+++ AUSGEWÄHLTER TEXTAUSZUG

Wirkstoffe und Inhaltsstoffe
Die Tropfen enthalten 7,5 mg Natrium picosulfat 1-Wasser und 7,23 mg Natrium picosulfat als Wirkstoffe. Als Hilfsstoffe sind Propylenglycol, Sorbitol Lösung 70% (nicht kristallisierend), gereinigtes Wasser und 0,03 BE Kohlenhydrate enthalten.
Gegenanzeigen
Das Arzneimittel darf nicht eingenommen werden, wenn Sie überempfindlich gegen Natriumpicosulfat, verwandte Wirkstoffe oder einen der sonstigen Bestandteile sind. Auch bei Darmverengung, Darmverschluss, akuten Bauchbeschwerden wie Blinddarmentzündung, starken Bauchschmerzen mit Übelkeit und Erbrechen, akut entzündlichen Erkrankungen des Magen-Darm-Traktes oder erheblichem Flüssigkeitsmangel des Körpers ist die Einnahme verboten. Kinder unter 4 Jahren dürfen das Arzneimittel nicht einnehmen. Bei Verstopfung mit Begleitsymptomen wie Bauchschmerzen, Erbrechen und Fieber sollte ein Arzt aufgesucht werden. Bei Störungen des Wasser- und Mineralsalzhaushaltes darf das Arzneimittel nur unter ärztlicher Kontrolle eingenommen werden.
Dosierung
Die übliche Dosis für Erwachsene und ältere Kinder beträgt 14 bis 27 Tropfen (entsprechend 5 bis 10 mg Natriumpicosulfat). Kinder ab 4 Jahren nehmen, soweit vom Arzt verordnet, eine Einzeldosis von 7 bis 14 Tropfen (entsprechend 2,5 bis 5 mg Natriumpicosulfat) ein. Das Arzneimittel sollte ohne ärztliche Abklärung nicht ununterbrochen täglich oder über längere Zeiträume eingenommen werden. Bei zu starker oder zu schwacher Wirkung sollte mit dem Arzt oder Apotheker gesprochen werden.

++++++

AUFGABE: Schreibe den Text über die Natriumpicosulfat-Tropfen im Anschluss an seinen letzten Satz weiter.

+++ DATENAUSZUG

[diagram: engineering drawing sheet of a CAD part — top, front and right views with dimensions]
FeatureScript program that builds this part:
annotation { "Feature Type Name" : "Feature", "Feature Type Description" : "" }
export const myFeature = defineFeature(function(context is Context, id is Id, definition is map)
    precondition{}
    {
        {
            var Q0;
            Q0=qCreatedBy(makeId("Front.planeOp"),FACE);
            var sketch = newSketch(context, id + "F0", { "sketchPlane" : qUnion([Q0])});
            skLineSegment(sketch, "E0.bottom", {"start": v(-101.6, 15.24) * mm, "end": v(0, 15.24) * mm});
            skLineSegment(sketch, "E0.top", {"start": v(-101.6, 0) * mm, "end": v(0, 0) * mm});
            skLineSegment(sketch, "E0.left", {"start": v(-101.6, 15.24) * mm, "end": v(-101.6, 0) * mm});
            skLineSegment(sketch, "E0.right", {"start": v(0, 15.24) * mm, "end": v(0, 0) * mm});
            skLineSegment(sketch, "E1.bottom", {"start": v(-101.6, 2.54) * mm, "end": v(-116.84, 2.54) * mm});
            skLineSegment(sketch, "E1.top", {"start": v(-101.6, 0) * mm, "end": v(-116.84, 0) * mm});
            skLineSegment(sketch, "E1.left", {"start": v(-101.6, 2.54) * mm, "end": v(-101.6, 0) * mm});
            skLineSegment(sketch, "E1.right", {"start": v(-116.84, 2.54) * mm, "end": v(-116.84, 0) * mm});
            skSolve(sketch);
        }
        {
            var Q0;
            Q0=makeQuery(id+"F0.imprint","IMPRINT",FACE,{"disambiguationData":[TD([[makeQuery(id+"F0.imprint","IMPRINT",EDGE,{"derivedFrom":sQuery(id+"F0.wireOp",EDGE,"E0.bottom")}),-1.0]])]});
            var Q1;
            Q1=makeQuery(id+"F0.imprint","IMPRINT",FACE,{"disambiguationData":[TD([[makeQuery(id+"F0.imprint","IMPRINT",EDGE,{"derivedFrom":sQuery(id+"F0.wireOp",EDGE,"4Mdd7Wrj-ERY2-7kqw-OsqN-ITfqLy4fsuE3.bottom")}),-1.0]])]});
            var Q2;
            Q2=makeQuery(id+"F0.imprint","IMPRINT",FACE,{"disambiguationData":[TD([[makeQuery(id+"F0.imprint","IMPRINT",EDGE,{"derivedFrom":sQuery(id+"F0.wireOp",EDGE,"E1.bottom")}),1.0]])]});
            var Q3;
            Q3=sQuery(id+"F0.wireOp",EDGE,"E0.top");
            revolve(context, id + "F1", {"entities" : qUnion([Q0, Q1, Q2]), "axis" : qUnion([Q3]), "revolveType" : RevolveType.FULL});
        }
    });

++++++

ANTWORT:
Bei Überdosierung können Durchfall, Bauchbeschwerden, Verlust von Flüssigkeit, Kalium und anderen Mineralien auftreten. Gegenmaßnahmen richten sich nach den Symptomen. Innerhalb kurzer Zeit nach Einnahme kann durch induziertes Erbrechen oder Magenspülung die Wirkung vermindert oder verhindert werden. Bei starken Wasser- und Mineralverlusten sind diese nach Anleitung des Arztes auszugleichen. Die Gabe von krampflösenden Mitteln kann sinnvoll sein. Chronische Überdosierung kann zu chronischem Durchfall, Bauchschmerzen, erniedrigten Kaliumwerten, übermäßiger Sekretion von Aldosteron und Nierensteinen führen.
Einnahme
Die Tropfen werden am besten abends eingenommen, mit oder ohne Flüssigkeit. Die abführende Wirkung tritt normalerweise nach 10 bis 12 Stunden ein. Es sollte nicht versucht werden, durch starkes Pressen einen Stuhlgang zu erzwingen.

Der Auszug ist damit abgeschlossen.